Dubbed "Alcatraz of the Rockies," its 420 or so inmates include terrorists, such as Zacarias Moussaoui, the only person convicted in civilian court of the Sept. 11 attacks, and Ramzi Yousef, mastermind of the 1993 World Trade Center bombing. Wadih El-Hage, convicted of the 1998 bombings of U.S. Embassies in Kenya and Tanzania, also resides there, and Boston Marathon bomber Dzhokhar Tsarnaev was transferred there in July.
More than 7,000 prisoners live in the county's state and federal lockups, and residents praise the industry for providing jobs and improving the economy. Residents encouraged bringing Supermax to Florence, donating 600 acres of land to the Federal Bureau of Prisons in 1990.
Even so, some say Guantanamo detainees raise unprecedented safety questions. Residents are less worried about escapes than becoming a destination for terrorists on the outside and their friends and relatives.
"It would bring an element to our area that we don't want to have here," chamber of commerce director Lisa Hyams said.
The facility in Cuba has 114 detainees, 54 of whom have been cleared for release. The remaining 60 have been deemed too dangerous to send to another country.
Pentagon officials also have surveyed the Disciplinary Barracks at Fort Leavenworth, Kansas, and the Naval Consolidated Brig in Charleston, South Carolina, as possibilities for housing the prisoners.
The closure of the Guantanamo Bay detention center has been a top priority for President Barack Obama, but he has faced persistent hurdles. Any relocation plan would require approval by Congress, where Republicans and some Democrats staunchly oppose the idea, including Sen.
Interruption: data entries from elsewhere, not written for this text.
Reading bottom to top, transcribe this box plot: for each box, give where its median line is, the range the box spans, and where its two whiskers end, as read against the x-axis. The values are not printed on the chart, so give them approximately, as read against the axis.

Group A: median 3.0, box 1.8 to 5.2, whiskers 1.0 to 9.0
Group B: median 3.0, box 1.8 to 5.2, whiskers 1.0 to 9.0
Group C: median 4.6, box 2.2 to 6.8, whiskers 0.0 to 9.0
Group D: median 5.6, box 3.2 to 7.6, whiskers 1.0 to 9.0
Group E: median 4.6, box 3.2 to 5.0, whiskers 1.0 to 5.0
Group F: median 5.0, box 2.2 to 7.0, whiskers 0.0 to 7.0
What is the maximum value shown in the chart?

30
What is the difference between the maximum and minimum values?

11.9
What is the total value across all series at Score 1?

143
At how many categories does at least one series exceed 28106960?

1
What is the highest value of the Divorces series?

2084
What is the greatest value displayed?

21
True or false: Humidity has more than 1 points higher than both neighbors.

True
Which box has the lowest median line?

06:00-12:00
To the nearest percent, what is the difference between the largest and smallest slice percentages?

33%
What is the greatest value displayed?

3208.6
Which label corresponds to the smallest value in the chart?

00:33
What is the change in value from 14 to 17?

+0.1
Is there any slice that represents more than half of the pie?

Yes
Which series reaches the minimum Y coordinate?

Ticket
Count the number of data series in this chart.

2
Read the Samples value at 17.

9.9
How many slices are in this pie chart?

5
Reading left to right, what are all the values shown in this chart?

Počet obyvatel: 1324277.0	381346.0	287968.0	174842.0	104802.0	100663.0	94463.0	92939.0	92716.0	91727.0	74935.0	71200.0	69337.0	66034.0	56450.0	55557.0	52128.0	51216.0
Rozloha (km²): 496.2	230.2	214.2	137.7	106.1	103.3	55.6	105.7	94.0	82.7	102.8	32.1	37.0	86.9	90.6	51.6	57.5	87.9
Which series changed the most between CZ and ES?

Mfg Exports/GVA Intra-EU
Cory Gardner, R-Colo., who questioned its legality.
"Just imagine all the creative ways these terrorists could wreak chaos and destruction in our homeland," Fremont County Commissioner Debbie Bell wrote in a letter to Obama this week, urging the federal government to pay for security and training costs that could come with the detainees.
She said most residents would rather see Colorado's state prison stay empty than have detainees so close to home. But others disagree.
"It's such a waste of space, a waste of money, a waste of thought," Darcie Wige, owner of The Dungeon Inc., a tattoo parlor on Canon City's quiet Main Street, said of Colorado State Penitentiary II.
Annual payments are $20 million for the prison, which has row after row of solitary-confinement cells and lacks many amenities of other prisons, making it virtually impossible to repurpose.
"That place is one of the most technologically advanced prisons on the planet. It's a beautiful facility, let's use it," said resident Michael Fowler Jr.
The detainees could bring new safety risks, he added, but "we're not afraid of anybody."